By the time Wise County began courting the Carbon Research and Development Co., the company — one of 32 that Hooper owns — had already found a rudimentary way to turn any carbon-based material into graphene. Hooper said the company set up shop in the 25,000-square-foot research facility in Wise to refine that process. (The facility also tests rubber for strength and durability, he said, since so much of the carbon his companies produce is used in the tire industry.)
After three years of experimenting, and some delays caused by the COVID-19 pandemic, they’ve now reached the finish line with their method — whatever it is. Citing trade secrets, Hooper wouldn’t say a word about the actual process or even its cost.

But he said that the price of his company’s new graphene technique is “very, very low” compared to that of the competition. He added that the process is carbon-neutral, meaning it doesn’t release any carbon into the atmosphere.
“We have really gotten it down so that we are ready to go commercial with it,” Hooper said.

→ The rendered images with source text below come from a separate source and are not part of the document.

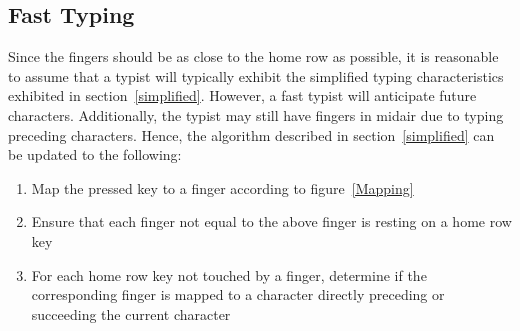 \documentclass[12pt, letterpaper, titlepage]{article}
\begin{document}
\subsection{Fast Typing}
Since the fingers should be as close to the home row as possible,
it is reasonable to assume that a typist will typically exhibit the simplified typing characteristics exhibited in section~\ref{simplified}.
However, a fast typist will anticipate future characters.
Additionally, the typist may still have fingers in midair due to typing preceding characters.
Hence, the algorithm described in section~\ref{simplified} can be updated to the following:
\begin{enumerate}
\item Map the pressed key to a finger according to figure~\ref{Mapping}
\item Ensure that each finger not equal to the above finger is resting on a home row key
\item For each home row key not touched by a finger, determine if the corresponding finger is mapped to a character directly preceding or succeeding the current character
\end{enumerate}


\clearpage
{}
{}

\end{document}
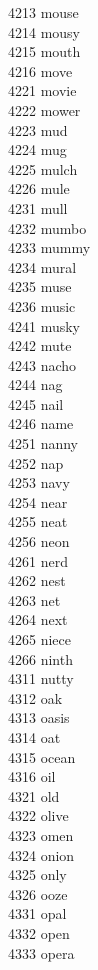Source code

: 4213 mouse \\
4214 mousy \\
4215 mouth \\
4216 move \\
4221 movie \\
4222 mower \\
4223 mud \\
4224 mug \\
4225 mulch \\
4226 mule \\
4231 mull \\
4232 mumbo \\
4233 mummy \\
4234 mural \\
4235 muse \\
4236 music \\
4241 musky \\
4242 mute \\
4243 nacho \\
4244 nag \\
4245 nail \\
4246 name \\
4251 nanny \\
4252 nap \\
4253 navy \\
4254 near \\
4255 neat \\
4256 neon \\
4261 nerd \\
4262 nest \\
4263 net \\
4264 next \\
4265 niece \\
4266 ninth \\
4311 nutty \\
4312 oak \\
4313 oasis \\
4314 oat \\
4315 ocean \\
4316 oil \\
4321 old \\
4322 olive \\
4323 omen \\
4324 onion \\
4325 only \\
4326 ooze \\
4331 opal \\
4332 open \\
4333 opera \\
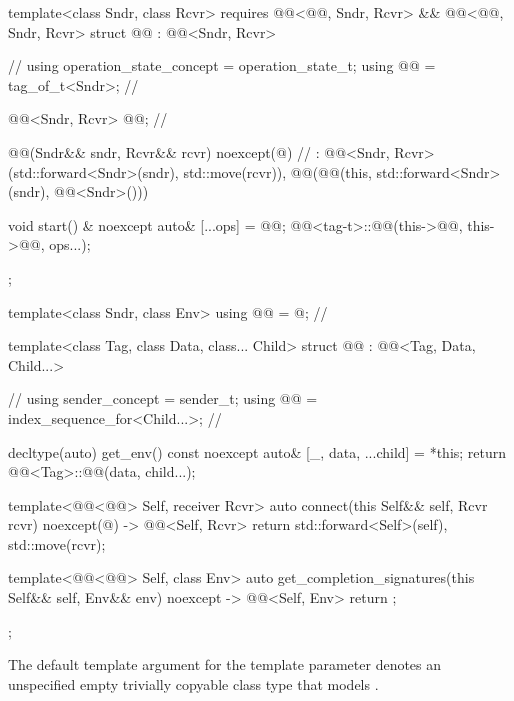 \begin{codeblock}
{  template<class Sndr, class Rcvr>
    requires @@<@@, Sndr, Rcvr> &&
             @@<@@, Sndr, Rcvr>
  struct @@ : @@<Sndr, Rcvr> {                // \expos
    using operation_state_concept = operation_state_t;
    using @@ = tag_of_t<Sndr>;                               // \expos

    @@<Sndr, Rcvr> @@;              // \expos

    @@(Sndr&& sndr, Rcvr&& rcvr) noexcept(@\seebelow@)  // \expos
      : @@<Sndr, Rcvr>(std::forward<Sndr>(sndr), std::move(rcvr)),
        @@(@@(this, std::forward<Sndr>(sndr), @@<Sndr>()))
    {}

    void start() & noexcept {
      auto& [...ops] = @@;
      @@<tag-t>::@@(this->@@, this->@@, ops...);
    }
  };

  template<class Sndr, class Env>
  using @@ = @\seebelow@;                   // \expos

  template<class Tag, class Data, class... Child>
  struct @@ : @@<Tag, Data, Child...> {    // \expos
    using sender_concept = sender_t;
    using @@ = index_sequence_for<Child...>;       // \expos

    decltype(auto) get_env() const noexcept {
      auto& [_, data, ...child] = *this;
      return @@<Tag>::@@(data, child...);
    }

    template<@@<@@> Self, receiver Rcvr>
    auto connect(this Self&& self, Rcvr rcvr) noexcept(@\seebelow@)
      -> @@<Self, Rcvr> {
      return {std::forward<Self>(self), std::move(rcvr)};
    }

    template<@@<@@> Self, class Env>
    auto get_completion_signatures(this Self&& self, Env&& env) noexcept
      -> @@<Self, Env> {
      return {};
    }
  };
}
\end{codeblock}

\pnum
The default template argument for the  template parameter
denotes an unspecified empty trivially copyable class type
that models .

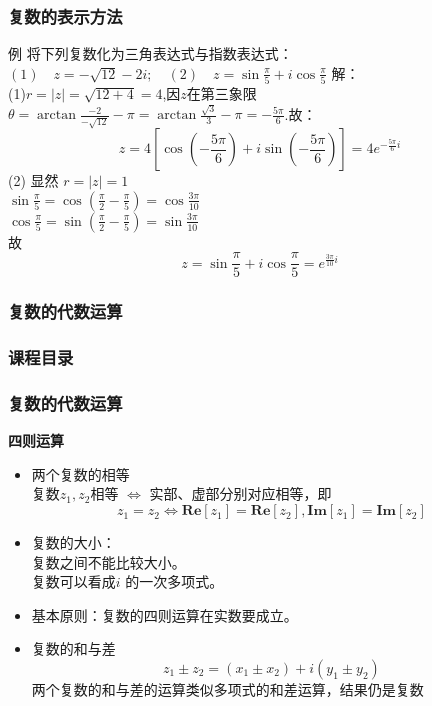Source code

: \documentclass{beamer}
\begin{document}
\begin{frame}
\frametitle{复数的表示方法}
\begin{exampleblock}{例 将下列复数化为三角表达式与指数表达式： \\ $(1)\quad z = -\sqrt{12} -2i; \quad(2) \quad z= \sin{\frac{\pi}{5}} + i \cos{\frac{\pi}{5}}$}
解：\\
(1)$ r = |z| =\sqrt{12+4} =4$,因$z$在第三象限\\
$\theta = \arctan{\frac{-2}{-\sqrt{12}}} - \pi = \arctan{\frac{\sqrt{3}}{3}}- \pi = -\frac{5\pi}{6}$.故：\\
$$z = 4 \left[ \cos{\left (-\frac{5\pi}{6}\right )} + i \sin{\left( -\frac{5\pi}{6} \right ) }  \right] = 4 e^{-\frac{5\pi}{6}i}$$
(2) 显然 $r = |z| =1$\\
$\sin{\frac{\pi}{5}} = \cos{ \left ( \frac{\pi}{2} - \frac{\pi}{5} \right) } = \cos{\frac{3\pi}{10}}$\\
$\cos{\frac{\pi}{5}} = \sin{ \left ( \frac{\pi}{2} - \frac{\pi}{5} \right) } = \sin{\frac{3\pi}{10}}$\\
故
$$z = \sin{\frac{\pi}{5}} + i \cos{\frac{\pi}{5}} = e^{\frac{3\pi}{10} i}$$
\end{exampleblock}
\end{frame}

\subsubsection{复数的代数运算}
\begin{frame}[t]
\frametitle{课程目录}
\tableofcontents[currentsubsection ] %
\end{frame}

\begin{frame}[t]
\frametitle{复数的代数运算}
\textbf{四则运算}
\begin{itemize}
\item{两个复数的相等}
\\复数$z_1,z_2$相等 $\Leftrightarrow$ 实部、虚部分别对应相等，即  $$z_1 = z_2 \Leftrightarrow \mathbf{Re}[z_1] = \mathbf{Re}[z_2],  \mathbf{Im}[z_1] = \mathbf{Im}[z_2]$$

\item{复数的大小：}
\\复数之间不能比较大小。
\\复数可以看成$i$ 的一次多项式。
\item 基本原则：复数的四则运算在实数要成立。
\item 复数的和与差
$$z_1\pm z_2 = (x_1 \pm x_2) + i (y_1 \pm y_2)$$
两个复数的和与差的运算类似多项式的和差运算，结果仍是复数

\end{itemize}
\end{frame}
\end{document}

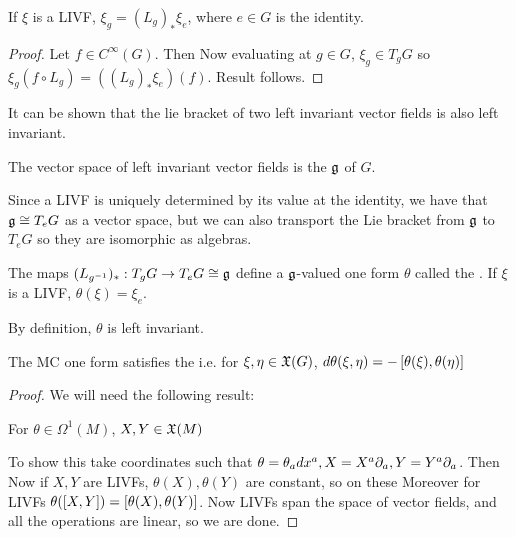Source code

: \documentclass{article}
\begin{document}
\begin{lemma}
	If $\xi$ is a LIVF, $\xi_g = (L_g)_\ast \xi_e$, where $e\in G$ is the identity.
\end{lemma}
\begin{proof}
	Let $f \in C^\infty(G)$. Then
	Now evaluating at $g \in G$, $\xi_g \in T_gG$ so $\xi_g(f \circ L_g)= ((L_g)_\ast \xi_e)(f)$. Result follows. 
\end{proof}

It can be shown that the lie bracket of two left invariant vector fields is also left invariant. 
\begin{definition}
	The vector space of left invariant vector fields is the  $\mf{g}$ of $G$. 
\end{definition}
Since a LIVF is uniquely determined by its value at the identity, we have that $\mf{g} \cong T_e G$ as a vector space, but we can also transport the Lie bracket from $\mf{g}$ to $T_e G$ so they are isomorphic as algebras. 
\begin{definition}
	The maps $(L_{g^{-1}})_\ast : T_g G \to T_e G \cong \mf{g}$ define a $\mf{g}$-valued one form $\theta$ called the . If $\xi$ is a LIVF, $\theta(\xi) = \xi_e$. 
\end{definition}
By definition, $\theta$ is left invariant. 
\begin{theorem}
	The MC one form satisfies the  
	i.e. for $\xi,\eta \in \mf{X}(G)$, $d\theta(\xi,\eta) = -\comm[\theta(\xi)]{\theta(\eta)}$
\end{theorem}
\begin{proof}
	We will need the following result:
	\begin{claim}
		For $\theta \in \Omega^1(M)$, $X,Y \in \mf{X}(M)$
	\end{claim}
	To show this take coordinates such that $\theta = \theta_a dx^a, X = X^a \del_a, Y=Y^a \del_a$. Then 
	Now if $X,Y$ are LIVFs, $\theta(X), \theta(Y)$ are constant, so on these 
	Moreover for LIVFs $\theta(\comm[X]{Y}) = \comm[\theta(X)]{\theta(Y)}$. Now LIVFs span the space of vector fields, and all the operations are linear, so we are done. 
\end{proof}
\end{document}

Asked whether the company had made any deals yet, he said that they have “four major companies that are very interested in what we’re doing, to the point of being ready to do something soon,” and that they’re “on the eve of probably…announcing something” on that front.
How long is this particular eve?
Hooper laughed.
“Depends on whatever I’m talking about, right?” he said. “I wish I knew that. I’d go play the futures and I’d put more money in Bitcoin.”